Sabtu, 28 Juli 2012

Ketika Korupsi Menjadi Tradisi


Korupsi, satu kata yang mungkin tidak asing lagi di telinga masyarakat Indonesia. Pada tanggal 17 oktober 2006 di situlah awal mula kasus tindak pidana korupsi mulai di usut, pada saat itu Kejaksaan Agung Republik Indonesia mulai menyebarluaskan data para pelaku tindak pidana korupsi yang telah mendapatkan kekuatan hukum tetap.
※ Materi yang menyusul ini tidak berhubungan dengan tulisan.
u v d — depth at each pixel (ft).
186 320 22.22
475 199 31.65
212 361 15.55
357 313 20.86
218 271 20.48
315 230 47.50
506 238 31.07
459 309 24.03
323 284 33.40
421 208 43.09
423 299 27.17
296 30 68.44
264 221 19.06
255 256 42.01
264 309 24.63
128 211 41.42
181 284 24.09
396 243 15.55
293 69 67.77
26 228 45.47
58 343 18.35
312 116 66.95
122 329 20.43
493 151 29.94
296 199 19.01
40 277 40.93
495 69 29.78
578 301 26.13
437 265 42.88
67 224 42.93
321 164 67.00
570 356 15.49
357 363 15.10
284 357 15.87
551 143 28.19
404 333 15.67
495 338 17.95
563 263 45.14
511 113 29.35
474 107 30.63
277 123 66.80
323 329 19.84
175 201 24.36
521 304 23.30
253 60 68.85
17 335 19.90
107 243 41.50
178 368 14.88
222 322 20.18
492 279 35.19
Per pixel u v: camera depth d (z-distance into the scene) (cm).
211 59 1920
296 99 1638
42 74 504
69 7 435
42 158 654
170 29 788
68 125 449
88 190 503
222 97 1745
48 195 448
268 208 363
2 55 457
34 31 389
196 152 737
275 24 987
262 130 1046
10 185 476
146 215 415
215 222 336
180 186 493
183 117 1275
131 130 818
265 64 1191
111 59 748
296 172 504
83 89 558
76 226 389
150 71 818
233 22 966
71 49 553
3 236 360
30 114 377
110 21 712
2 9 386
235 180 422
Kata  “korupsi” memang tidak asing lagi bagi masyarakat Indonesia, bahkan dapat di katakan telah mendarah daging, mengapa tidak setiap membuka acara berita pada siaran televisi pasti rata – rata memberitakan kasus – kasus korupsi yang terungkap atau yang masih dalam tahap pengusutan yang dilakukan oleh pejabat publik. Bagi masyarakat awam mungkin saja pengertian korupsi masih sebatas sutau tindakan yang dilakukan oleh para pejabat Negara di mana mereka mengambil uang yang seharusnya digunakan untuk kepentingan umum tetapi mereka menggunakannya untuk kepentingan pribadi. Pengertian korupsi secara harfiah adalah perilaku pejabat publik baik politikus/politisi maupun pegawai negeri yang secara tidak wajar atau tidak legal memperkaya diri atau memperkaya mereka yang dekat dengannya dengan menyalahgunakan kepercayaan publik yang diberikan mereka[1].
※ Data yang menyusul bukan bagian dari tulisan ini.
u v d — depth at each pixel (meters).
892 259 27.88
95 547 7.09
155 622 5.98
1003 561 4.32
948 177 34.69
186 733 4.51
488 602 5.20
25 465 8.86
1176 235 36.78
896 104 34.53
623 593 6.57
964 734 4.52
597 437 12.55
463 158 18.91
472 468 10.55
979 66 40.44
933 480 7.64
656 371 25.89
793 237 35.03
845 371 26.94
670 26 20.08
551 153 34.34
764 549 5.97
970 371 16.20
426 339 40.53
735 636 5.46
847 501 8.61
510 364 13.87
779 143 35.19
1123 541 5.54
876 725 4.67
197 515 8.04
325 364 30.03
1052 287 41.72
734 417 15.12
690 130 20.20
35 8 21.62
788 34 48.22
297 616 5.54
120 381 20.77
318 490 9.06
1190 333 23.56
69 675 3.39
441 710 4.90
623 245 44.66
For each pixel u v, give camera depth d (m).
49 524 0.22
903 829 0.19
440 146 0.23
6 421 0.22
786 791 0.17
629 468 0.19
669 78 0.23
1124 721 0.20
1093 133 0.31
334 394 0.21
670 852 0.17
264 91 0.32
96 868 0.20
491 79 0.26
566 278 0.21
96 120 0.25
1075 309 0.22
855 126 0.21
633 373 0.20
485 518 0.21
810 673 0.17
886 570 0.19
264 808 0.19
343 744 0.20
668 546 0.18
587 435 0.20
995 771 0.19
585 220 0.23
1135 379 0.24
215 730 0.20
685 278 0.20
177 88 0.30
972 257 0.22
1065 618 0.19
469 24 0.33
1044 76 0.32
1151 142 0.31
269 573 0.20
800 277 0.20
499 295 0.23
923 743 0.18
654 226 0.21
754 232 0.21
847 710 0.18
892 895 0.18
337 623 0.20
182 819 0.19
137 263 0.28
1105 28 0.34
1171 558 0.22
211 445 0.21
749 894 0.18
korupsi sebenarnya suatu perilaku seseorang ataupun sekelompok orang yang mendapat tanggungjawab publik dengan sengaja mengambil hak publik untuk menjadi milik sendiri ataupun milik suatu kelompok tertentu. Jadi, secara tidak langsung masyarakat awam sendiri sebagian besar tentunya telah mengenal apa yang dimaksud dengan korupsi itu, tetapi menurut penulis tidak harus seorang politikus/politisi atau pegawai negeri tapi semua orang yang mendapat tanggungjawab publik dan mengambil sesuatu yang bukan menjadi miliknya telah dapat di sebut koruptor[2].
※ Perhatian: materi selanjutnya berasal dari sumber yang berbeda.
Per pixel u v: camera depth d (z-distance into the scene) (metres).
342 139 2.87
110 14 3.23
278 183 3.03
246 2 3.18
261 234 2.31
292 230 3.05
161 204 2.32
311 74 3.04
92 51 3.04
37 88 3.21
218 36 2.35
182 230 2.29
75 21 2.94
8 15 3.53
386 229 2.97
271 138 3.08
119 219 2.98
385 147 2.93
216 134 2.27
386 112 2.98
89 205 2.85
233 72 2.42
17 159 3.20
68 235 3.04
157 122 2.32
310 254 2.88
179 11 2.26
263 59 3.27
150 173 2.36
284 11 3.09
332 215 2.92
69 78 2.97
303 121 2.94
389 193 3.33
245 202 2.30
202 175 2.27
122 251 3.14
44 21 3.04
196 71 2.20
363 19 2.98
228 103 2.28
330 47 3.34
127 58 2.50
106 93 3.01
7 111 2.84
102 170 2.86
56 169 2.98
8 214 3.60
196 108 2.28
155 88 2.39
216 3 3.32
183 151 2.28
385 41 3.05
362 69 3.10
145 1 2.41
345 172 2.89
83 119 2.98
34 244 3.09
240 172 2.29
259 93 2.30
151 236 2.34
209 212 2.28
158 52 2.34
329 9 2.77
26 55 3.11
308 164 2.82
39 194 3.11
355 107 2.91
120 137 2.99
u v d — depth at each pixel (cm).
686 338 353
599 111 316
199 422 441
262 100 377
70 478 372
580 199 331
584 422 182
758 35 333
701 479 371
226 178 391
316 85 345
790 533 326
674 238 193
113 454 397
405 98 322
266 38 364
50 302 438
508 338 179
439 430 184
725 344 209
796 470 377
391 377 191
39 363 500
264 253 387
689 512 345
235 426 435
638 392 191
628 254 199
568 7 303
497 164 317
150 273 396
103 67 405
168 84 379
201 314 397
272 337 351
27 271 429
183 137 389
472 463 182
Menurut hukum unsur – unsur suatu tindakan dapat dikatakan tindak pidana korupsi adalah : 

1.      Merupaka perbuatan melawan hukum
2.      Penyalahgunaan kewenangan, kesempatan atau sarana
3.      Memperkaya diri sendiri, orang lain atau korporasi
4.      Merugika keuangan Negara atau kewenangan Negara

Unsur – unsur tersebut penulis berpendapat bahwa perilaku korupsi sendiri merupakan sebutan halus atau persamaan dari kata pencuri ataupu perampok, karena korupsi hanya ditunjukkan kepada orang – orang yang memiliki tanggung jawab publik yang sebagian besar bahkan seluruhnya memiliki pendidikan yang tinggi maka tidak terlalu pantas rasanya menggunakan kata pencuri untuk mereka. Oleh karena itu, digunakanlah kata “koruptor” meskipun sebenarnya kata pencuri ataupun koruptor memiliki arti yang sama yaitu seseorang atau sekelompok orang yang telah mengambil hak orang lain. Selain itu, menurut penulis pencuri hanya merugikan satu orang atau beberapa orang sedangkan koruptor telah merugikan seluruh rakyat Indonesia , jadi meskipun rata-rata koruptor memiliki tingkat pendidikan yang tinggi namun cara mereka berpikir sama saja dengan orang yang sama sekali tidak memiliki pendidikan.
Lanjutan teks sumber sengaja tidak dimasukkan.